Initial bootstrap: cpanel-importer sanitization sandbox

Skeleton for the cpanel-importer Docker container — a one-shot
sandbox the WHP panel invokes BEFORE extracting a customer cpmove
tarball. See cpanel-import-container-spec.md (in /workspace/) for the
full design.

What this ships in v1.0:

- Dockerfile: almalinux:10-minimal + PHP 8.4 (Remi) + ClamAV 1.4 +
  SaneSecurity Foxhole.PHP rules + tar/mariadb-client/rsync. Runs as
  UID 999 (whp-import) via the panel-side --user 999:999 flag.

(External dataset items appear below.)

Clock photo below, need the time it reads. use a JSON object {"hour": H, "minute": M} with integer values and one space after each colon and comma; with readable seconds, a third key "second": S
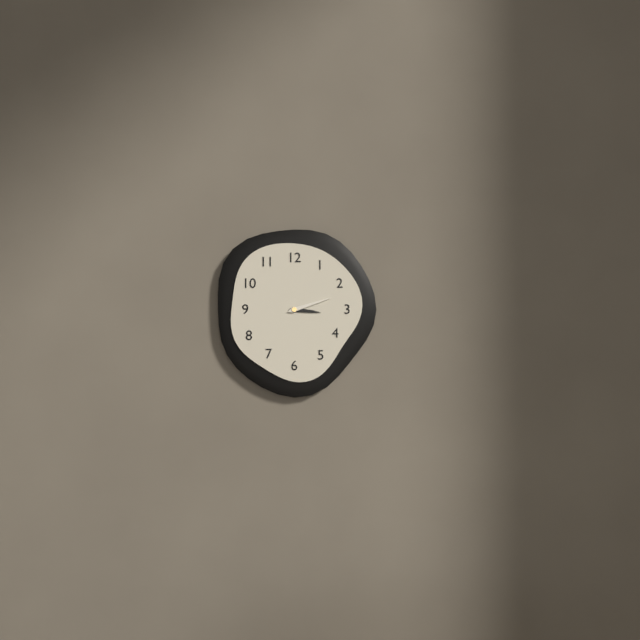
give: {"hour": 3, "minute": 12}
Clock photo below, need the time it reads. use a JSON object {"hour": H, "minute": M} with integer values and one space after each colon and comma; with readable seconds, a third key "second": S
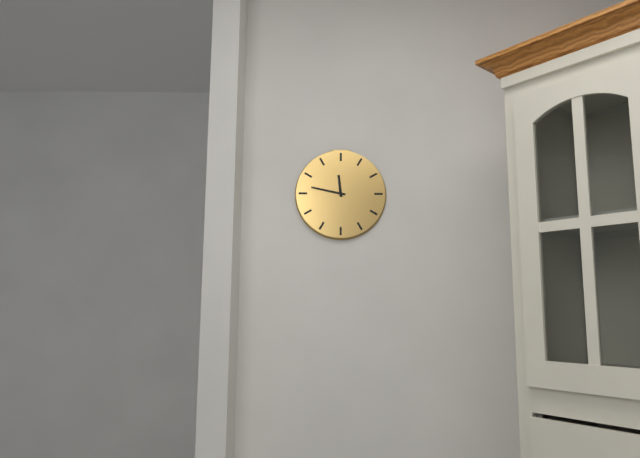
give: {"hour": 11, "minute": 47}
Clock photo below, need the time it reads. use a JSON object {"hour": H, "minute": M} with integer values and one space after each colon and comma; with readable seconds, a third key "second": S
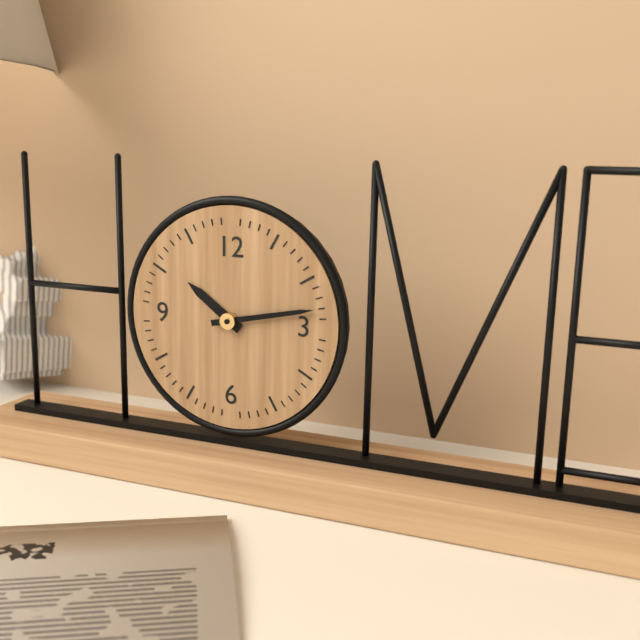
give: {"hour": 10, "minute": 13}
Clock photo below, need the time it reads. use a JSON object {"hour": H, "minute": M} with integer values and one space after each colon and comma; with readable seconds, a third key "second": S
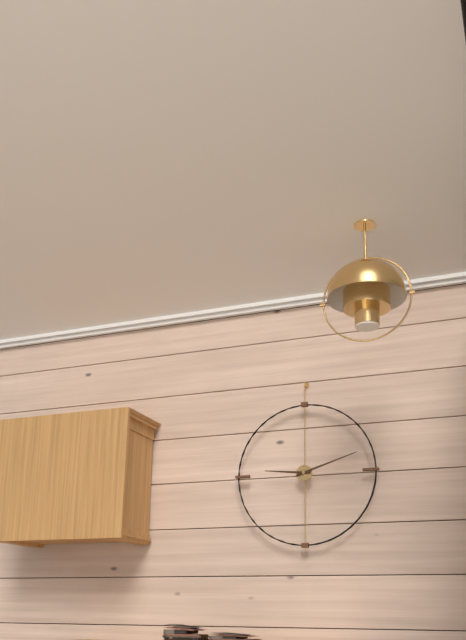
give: {"hour": 9, "minute": 12}
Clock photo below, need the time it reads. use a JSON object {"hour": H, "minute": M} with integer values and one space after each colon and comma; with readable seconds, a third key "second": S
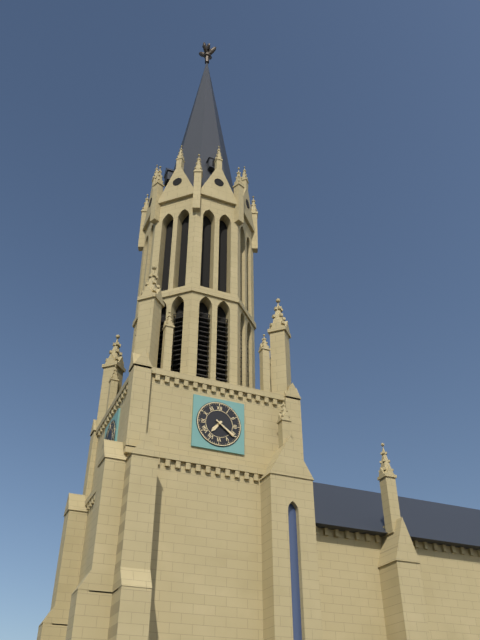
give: {"hour": 7, "minute": 21}
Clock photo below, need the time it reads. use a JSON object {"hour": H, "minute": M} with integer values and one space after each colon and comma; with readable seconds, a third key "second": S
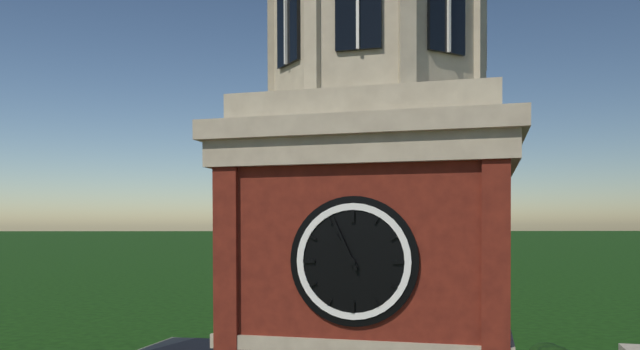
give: {"hour": 10, "minute": 56}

- scripts/entrypoint.sh: validates env, runs (optional) freshclam,
  drives extract -> scan-files -> scan-dbs -> rsync -> report.json.

- scripts/extract.sh + scripts/lib/scan-symlinks.php: pre-extract
  symlink scan ported standalone from
  web-files/libs/CpanelBackupImporter.php (the existing 2026-05-29
  whp02 destruction-vector fix). Aborts with exit 3 before tar runs
  if any DANGEROUS symlink is found.

- scripts/scan-files.php: ClamAV walk + classify-and-action. v1.0
  ships with an empty cleaner registry — every hit is
  QUARANTINE_ONLY. Cleaner hooks are stubbed for v1.1.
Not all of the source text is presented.